*** Opening Data for this exercise ***

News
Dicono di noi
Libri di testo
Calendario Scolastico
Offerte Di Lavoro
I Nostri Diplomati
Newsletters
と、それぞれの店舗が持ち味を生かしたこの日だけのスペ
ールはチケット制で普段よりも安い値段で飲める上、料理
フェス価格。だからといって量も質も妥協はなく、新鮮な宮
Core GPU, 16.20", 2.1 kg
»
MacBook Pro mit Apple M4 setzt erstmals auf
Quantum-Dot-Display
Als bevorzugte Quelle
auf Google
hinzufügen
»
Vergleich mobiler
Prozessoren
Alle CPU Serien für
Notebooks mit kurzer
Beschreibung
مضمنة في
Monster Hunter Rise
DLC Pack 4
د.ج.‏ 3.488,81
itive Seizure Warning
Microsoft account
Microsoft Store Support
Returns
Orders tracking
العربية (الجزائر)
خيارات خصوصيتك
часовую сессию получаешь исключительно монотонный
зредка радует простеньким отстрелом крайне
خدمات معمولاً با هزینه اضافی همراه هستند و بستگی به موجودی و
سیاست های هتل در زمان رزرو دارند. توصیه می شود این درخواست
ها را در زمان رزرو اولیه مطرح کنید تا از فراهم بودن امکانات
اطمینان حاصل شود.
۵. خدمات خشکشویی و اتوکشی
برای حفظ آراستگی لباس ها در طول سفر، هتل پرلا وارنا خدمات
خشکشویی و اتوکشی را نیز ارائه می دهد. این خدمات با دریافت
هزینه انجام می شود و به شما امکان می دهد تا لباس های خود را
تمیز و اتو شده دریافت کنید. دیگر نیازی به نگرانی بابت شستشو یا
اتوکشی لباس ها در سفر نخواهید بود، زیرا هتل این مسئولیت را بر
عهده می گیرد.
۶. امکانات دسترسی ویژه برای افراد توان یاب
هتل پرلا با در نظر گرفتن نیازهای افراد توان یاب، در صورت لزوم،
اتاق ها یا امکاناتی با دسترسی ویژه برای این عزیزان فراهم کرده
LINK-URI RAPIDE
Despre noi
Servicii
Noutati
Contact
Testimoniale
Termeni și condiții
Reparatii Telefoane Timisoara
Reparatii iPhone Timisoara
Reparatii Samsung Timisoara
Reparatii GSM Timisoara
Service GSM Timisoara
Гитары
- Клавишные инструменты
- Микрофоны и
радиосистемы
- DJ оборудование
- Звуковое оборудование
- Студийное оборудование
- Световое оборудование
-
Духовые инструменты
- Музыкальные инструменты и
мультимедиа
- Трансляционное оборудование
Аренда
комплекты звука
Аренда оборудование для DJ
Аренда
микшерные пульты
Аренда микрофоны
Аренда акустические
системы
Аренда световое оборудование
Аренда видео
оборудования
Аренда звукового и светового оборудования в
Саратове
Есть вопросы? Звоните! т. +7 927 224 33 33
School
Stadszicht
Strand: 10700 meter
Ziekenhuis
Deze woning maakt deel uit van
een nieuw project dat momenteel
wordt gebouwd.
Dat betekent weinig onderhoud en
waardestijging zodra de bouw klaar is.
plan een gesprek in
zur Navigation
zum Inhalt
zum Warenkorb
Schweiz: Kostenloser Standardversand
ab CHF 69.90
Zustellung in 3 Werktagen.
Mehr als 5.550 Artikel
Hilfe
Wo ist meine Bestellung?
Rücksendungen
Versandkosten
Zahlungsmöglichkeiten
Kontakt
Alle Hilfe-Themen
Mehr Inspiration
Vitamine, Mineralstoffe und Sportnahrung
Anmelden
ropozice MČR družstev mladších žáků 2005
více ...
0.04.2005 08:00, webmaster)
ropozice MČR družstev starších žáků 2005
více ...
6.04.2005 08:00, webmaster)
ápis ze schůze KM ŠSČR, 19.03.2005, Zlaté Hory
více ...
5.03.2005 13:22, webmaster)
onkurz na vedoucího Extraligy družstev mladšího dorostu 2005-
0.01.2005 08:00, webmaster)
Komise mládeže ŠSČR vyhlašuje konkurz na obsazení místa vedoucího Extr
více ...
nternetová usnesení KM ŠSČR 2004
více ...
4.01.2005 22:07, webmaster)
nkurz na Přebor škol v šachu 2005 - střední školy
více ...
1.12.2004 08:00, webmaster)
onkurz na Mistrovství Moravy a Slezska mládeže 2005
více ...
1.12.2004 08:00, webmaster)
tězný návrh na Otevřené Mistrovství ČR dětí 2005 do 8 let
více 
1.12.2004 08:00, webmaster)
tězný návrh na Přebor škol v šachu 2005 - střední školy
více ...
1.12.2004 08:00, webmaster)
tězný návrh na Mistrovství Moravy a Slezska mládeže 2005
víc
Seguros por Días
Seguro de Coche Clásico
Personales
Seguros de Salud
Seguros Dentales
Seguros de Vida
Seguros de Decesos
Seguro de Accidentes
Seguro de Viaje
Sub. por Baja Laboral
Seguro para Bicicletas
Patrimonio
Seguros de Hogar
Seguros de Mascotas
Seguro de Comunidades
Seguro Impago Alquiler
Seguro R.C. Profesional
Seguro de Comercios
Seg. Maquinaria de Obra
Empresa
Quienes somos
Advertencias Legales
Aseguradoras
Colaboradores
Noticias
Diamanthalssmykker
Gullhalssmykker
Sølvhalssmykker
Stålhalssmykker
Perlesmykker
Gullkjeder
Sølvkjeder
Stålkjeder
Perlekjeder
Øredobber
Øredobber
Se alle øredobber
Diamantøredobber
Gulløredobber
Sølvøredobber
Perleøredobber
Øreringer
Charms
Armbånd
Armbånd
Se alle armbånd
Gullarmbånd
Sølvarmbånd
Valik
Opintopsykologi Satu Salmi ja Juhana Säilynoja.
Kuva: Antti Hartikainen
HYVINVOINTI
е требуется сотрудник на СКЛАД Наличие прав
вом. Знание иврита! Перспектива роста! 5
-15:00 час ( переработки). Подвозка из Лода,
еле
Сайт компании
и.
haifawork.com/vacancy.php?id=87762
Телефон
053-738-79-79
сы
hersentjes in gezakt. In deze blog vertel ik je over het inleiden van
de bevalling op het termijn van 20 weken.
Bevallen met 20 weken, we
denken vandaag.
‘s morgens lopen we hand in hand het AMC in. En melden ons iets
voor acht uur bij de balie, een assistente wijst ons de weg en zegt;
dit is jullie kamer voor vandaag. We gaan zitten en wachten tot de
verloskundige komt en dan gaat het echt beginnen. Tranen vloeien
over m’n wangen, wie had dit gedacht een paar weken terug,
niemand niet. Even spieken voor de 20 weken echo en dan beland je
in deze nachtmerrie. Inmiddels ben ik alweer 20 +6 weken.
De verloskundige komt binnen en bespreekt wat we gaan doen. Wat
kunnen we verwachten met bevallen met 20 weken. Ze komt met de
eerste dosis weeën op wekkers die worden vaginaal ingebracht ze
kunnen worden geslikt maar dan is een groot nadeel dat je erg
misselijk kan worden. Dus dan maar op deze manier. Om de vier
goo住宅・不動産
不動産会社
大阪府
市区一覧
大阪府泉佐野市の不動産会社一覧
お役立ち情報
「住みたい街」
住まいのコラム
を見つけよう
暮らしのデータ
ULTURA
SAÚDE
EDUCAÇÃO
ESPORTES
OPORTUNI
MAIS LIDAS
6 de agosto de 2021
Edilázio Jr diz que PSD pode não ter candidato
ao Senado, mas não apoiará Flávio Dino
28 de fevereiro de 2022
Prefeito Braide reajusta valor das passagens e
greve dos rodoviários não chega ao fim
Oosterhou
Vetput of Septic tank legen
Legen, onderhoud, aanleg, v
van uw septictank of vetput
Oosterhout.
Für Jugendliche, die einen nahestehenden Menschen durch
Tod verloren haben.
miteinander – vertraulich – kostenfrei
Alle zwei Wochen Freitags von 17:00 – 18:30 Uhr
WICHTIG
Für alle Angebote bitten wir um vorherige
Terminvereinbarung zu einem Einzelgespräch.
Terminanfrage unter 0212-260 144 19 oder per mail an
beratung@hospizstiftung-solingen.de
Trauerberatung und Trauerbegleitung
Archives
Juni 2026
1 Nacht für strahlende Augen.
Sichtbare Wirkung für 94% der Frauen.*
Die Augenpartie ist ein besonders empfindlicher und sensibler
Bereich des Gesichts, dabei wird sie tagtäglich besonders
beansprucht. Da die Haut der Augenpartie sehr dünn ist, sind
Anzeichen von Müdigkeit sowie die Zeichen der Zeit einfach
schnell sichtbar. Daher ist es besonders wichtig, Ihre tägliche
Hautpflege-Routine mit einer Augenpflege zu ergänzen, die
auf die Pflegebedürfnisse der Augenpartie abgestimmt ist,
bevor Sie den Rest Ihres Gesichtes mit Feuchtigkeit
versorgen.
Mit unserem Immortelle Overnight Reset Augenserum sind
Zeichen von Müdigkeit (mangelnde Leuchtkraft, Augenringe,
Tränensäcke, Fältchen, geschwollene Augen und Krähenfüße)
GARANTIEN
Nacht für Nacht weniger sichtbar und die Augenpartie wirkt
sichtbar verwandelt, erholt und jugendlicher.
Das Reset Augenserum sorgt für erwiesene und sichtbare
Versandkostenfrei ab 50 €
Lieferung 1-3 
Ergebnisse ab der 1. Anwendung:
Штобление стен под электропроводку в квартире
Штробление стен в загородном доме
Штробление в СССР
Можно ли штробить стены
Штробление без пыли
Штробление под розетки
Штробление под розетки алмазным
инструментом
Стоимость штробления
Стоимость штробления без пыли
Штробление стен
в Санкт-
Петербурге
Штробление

*** Closing Data for this exercise ***

» Exercise brief: Extract every line of the records from the first line through the line containing "۶. امکانات دسترسی ویژه برای افراد توان یاب", and reproduce each one word for word.

» Output of the exercise:
News
Dicono di noi
Libri di testo
Calendario Scolastico
Offerte Di Lavoro
I Nostri Diplomati
Newsletters
と、それぞれの店舗が持ち味を生かしたこの日だけのスペ
ールはチケット制で普段よりも安い値段で飲める上、料理
フェス価格。だからといって量も質も妥協はなく、新鮮な宮
Core GPU, 16.20", 2.1 kg
»
MacBook Pro mit Apple M4 setzt erstmals auf
Quantum-Dot-Display
Als bevorzugte Quelle
auf Google
hinzufügen
»
Vergleich mobiler
Prozessoren
Alle CPU Serien für
Notebooks mit kurzer
Beschreibung
مضمنة في
Monster Hunter Rise
DLC Pack 4
د.ج.‏ 3.488,81
itive Seizure Warning
Microsoft account
Microsoft Store Support
Returns
Orders tracking
العربية (الجزائر)
خيارات خصوصيتك
часовую сессию получаешь исключительно монотонный
зредка радует простеньким отстрелом крайне
خدمات معمولاً با هزینه اضافی همراه هستند و بستگی به موجودی و
سیاست های هتل در زمان رزرو دارند. توصیه می شود این درخواست
ها را در زمان رزرو اولیه مطرح کنید تا از فراهم بودن امکانات
اطمینان حاصل شود.
۵. خدمات خشکشویی و اتوکشی
برای حفظ آراستگی لباس ها در طول سفر، هتل پرلا وارنا خدمات
خشکشویی و اتوکشی را نیز ارائه می دهد. این خدمات با دریافت
هزینه انجام می شود و به شما امکان می دهد تا لباس های خود را
تمیز و اتو شده دریافت کنید. دیگر نیازی به نگرانی بابت شستشو یا
اتوکشی لباس ها در سفر نخواهید بود، زیرا هتل این مسئولیت را بر
عهده می گیرد.
۶. امکانات دسترسی ویژه برای افراد توان یاب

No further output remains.